Work order:
For the listing below, work out the number of lines that hold "Miner" and return that number alone.

Data for analysis:
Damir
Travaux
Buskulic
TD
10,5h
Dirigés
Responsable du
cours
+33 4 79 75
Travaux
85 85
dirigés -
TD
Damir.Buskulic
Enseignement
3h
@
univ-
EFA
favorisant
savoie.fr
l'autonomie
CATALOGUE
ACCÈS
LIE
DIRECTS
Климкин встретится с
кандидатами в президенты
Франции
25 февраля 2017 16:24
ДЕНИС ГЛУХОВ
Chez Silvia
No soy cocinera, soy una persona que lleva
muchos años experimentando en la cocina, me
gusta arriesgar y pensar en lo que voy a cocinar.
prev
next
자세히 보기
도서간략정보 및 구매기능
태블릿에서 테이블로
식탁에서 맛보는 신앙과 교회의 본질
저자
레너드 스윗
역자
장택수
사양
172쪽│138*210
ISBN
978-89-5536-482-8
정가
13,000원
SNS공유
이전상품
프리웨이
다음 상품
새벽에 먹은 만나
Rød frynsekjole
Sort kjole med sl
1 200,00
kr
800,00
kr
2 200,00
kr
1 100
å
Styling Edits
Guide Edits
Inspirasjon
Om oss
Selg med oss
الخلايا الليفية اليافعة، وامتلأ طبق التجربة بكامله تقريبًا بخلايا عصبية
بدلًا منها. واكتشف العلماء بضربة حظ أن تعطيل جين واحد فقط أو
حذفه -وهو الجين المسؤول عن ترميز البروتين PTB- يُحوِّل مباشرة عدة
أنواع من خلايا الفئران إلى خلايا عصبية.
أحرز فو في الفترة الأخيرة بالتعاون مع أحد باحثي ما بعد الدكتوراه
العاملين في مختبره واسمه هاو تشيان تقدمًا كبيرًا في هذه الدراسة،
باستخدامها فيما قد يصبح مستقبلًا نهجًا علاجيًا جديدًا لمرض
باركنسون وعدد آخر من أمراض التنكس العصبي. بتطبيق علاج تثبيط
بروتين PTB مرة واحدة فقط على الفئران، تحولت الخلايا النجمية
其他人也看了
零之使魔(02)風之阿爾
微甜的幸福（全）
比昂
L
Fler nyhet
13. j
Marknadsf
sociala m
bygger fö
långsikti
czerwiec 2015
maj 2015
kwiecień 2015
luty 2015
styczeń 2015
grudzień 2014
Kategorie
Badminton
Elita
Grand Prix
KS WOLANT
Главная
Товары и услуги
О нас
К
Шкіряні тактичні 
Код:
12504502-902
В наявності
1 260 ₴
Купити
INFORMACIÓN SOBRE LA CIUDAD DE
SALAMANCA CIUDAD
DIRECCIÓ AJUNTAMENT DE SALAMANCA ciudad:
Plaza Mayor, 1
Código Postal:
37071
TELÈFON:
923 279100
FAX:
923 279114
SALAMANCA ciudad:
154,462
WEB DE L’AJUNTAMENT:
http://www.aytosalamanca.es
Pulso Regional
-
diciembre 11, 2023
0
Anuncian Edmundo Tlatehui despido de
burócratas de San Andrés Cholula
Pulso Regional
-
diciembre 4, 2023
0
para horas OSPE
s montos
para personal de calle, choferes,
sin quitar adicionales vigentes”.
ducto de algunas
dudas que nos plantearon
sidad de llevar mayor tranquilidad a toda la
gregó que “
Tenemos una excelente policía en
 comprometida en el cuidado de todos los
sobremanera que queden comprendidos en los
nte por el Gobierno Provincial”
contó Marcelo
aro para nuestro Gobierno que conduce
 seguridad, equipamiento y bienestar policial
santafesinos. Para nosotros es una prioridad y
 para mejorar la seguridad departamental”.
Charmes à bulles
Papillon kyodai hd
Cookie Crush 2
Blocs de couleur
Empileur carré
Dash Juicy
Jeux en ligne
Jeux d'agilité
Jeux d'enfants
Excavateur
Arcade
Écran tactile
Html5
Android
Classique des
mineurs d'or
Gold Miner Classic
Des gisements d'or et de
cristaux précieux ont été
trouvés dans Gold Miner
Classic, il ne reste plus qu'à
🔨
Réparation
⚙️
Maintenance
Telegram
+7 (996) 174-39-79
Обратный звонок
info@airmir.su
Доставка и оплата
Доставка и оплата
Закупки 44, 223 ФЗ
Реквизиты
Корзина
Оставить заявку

Answer space:
2